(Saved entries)
»»
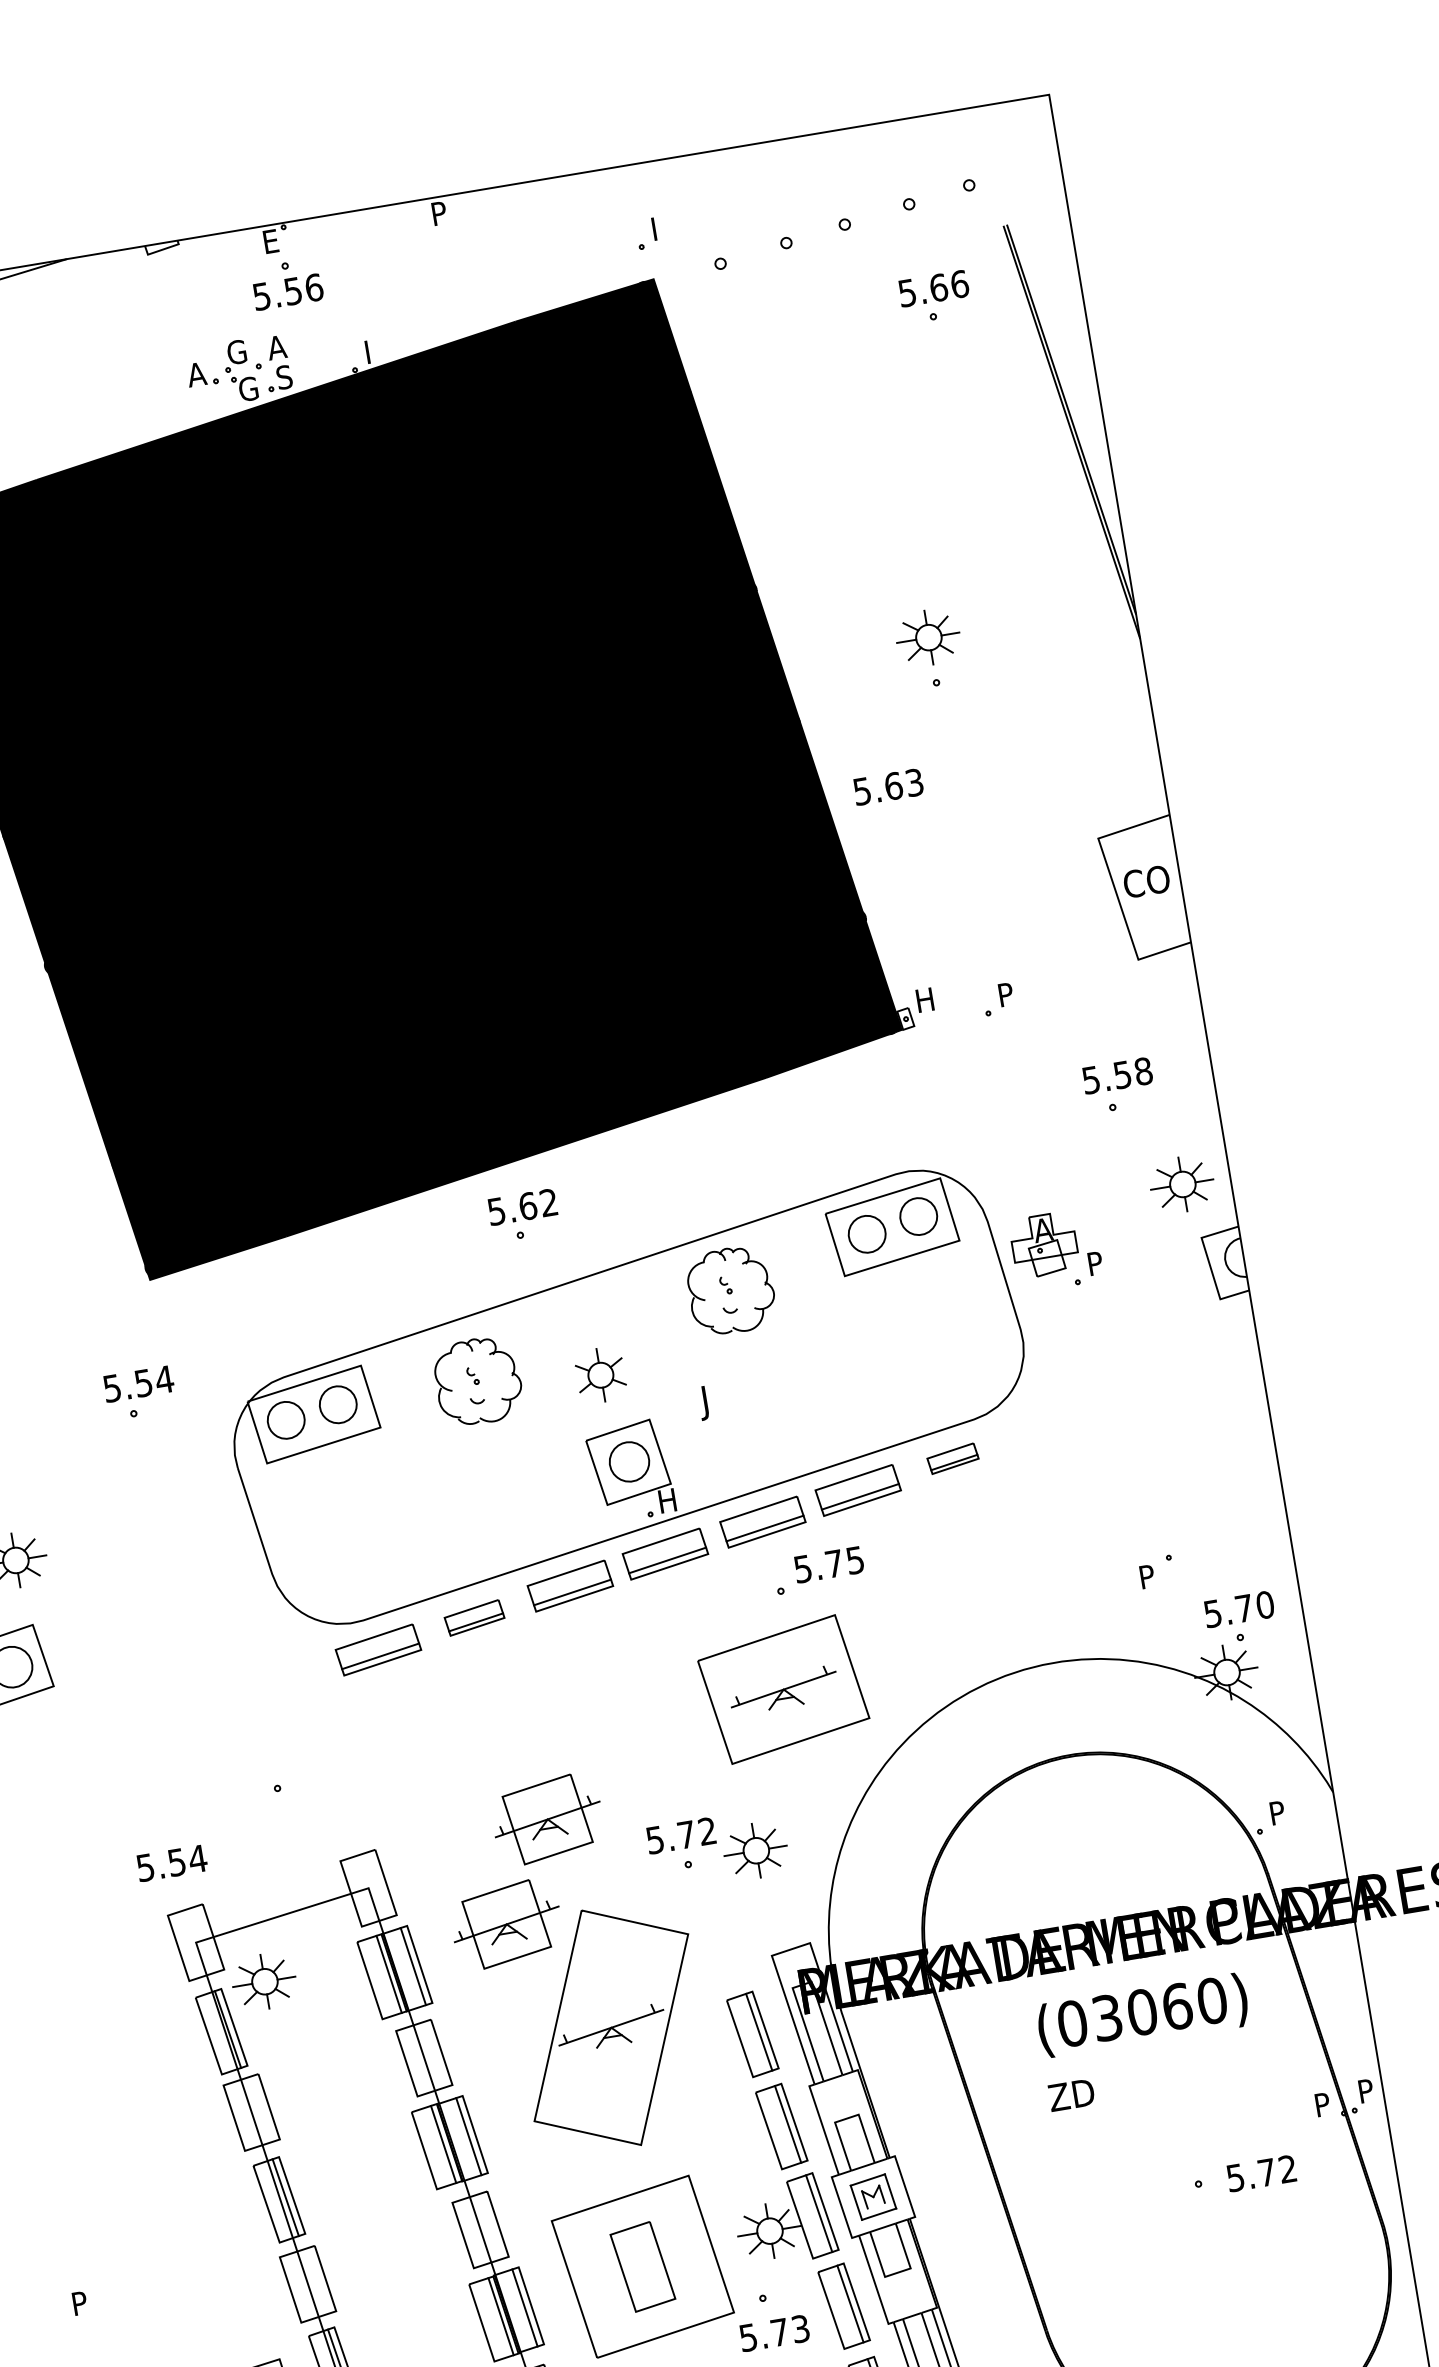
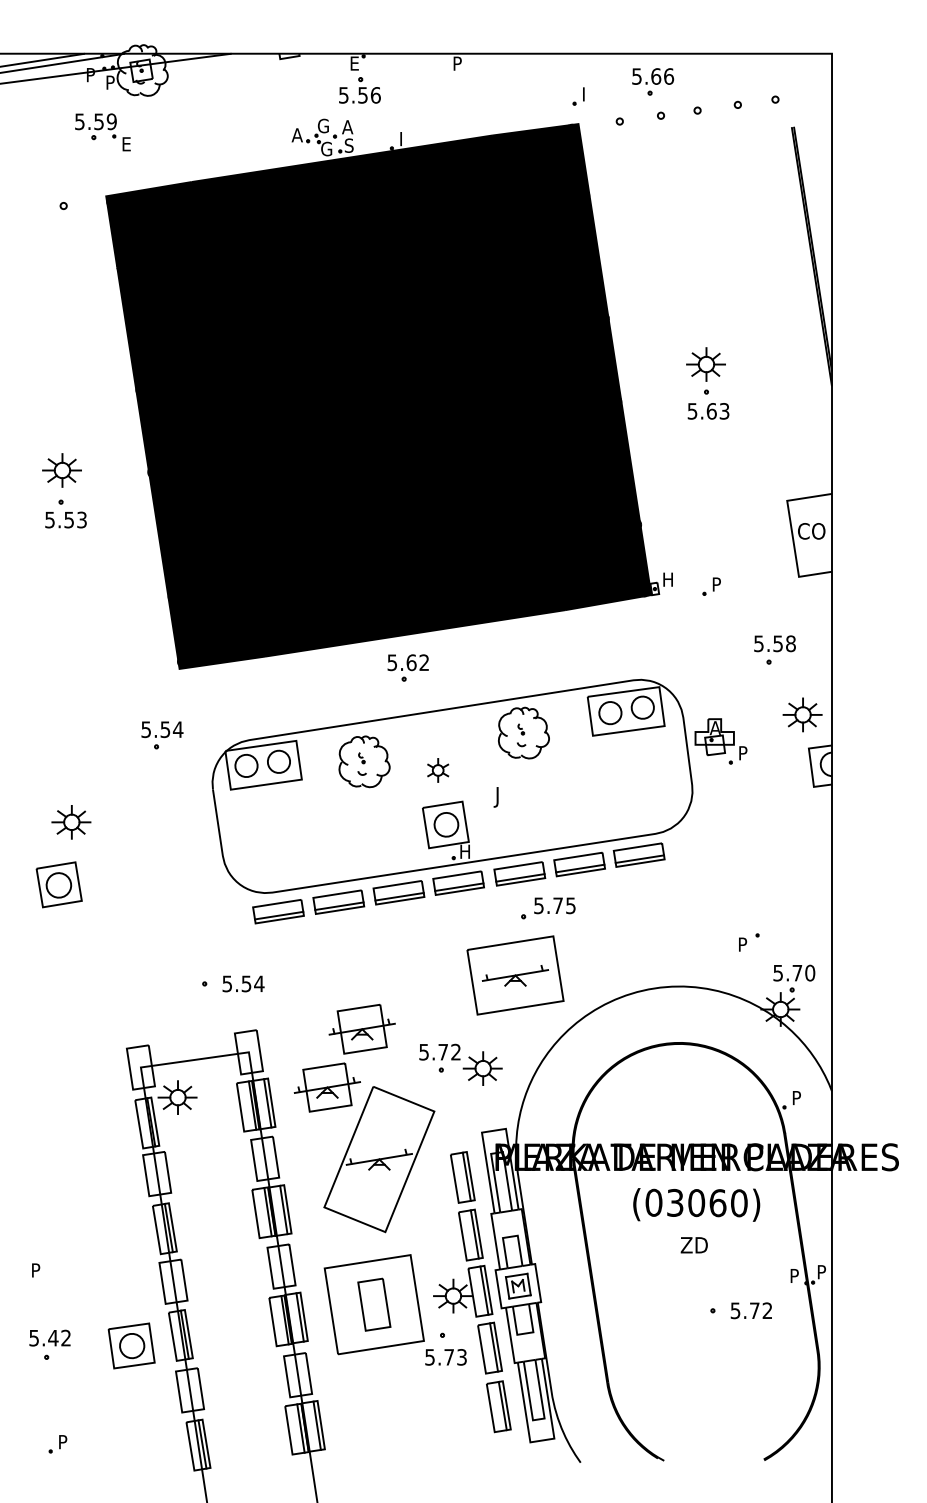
part: (935, 296) -> (653, 81), moved
text: (888, 787) -> (708, 411), moved
part: (601, 1375) -> (438, 770), size x0.71
part: (951, 1457) -> (638, 854), size x1.67
part: (473, 1616) -> (338, 901), size x1.43
text: (171, 1862) -> (243, 983), moved
text: (1070, 2095) -> (693, 1245), moved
««
**ACTION ITEM**
Reproduce each record above by retyping it exactly; omit all images.

**TASK ANSWER**
part: (935, 296) -> (653, 81), moved
text: (888, 787) -> (708, 411), moved
part: (601, 1375) -> (438, 770), size x0.71
part: (951, 1457) -> (638, 854), size x1.67
part: (473, 1616) -> (338, 901), size x1.43
text: (171, 1862) -> (243, 983), moved
text: (1070, 2095) -> (693, 1245), moved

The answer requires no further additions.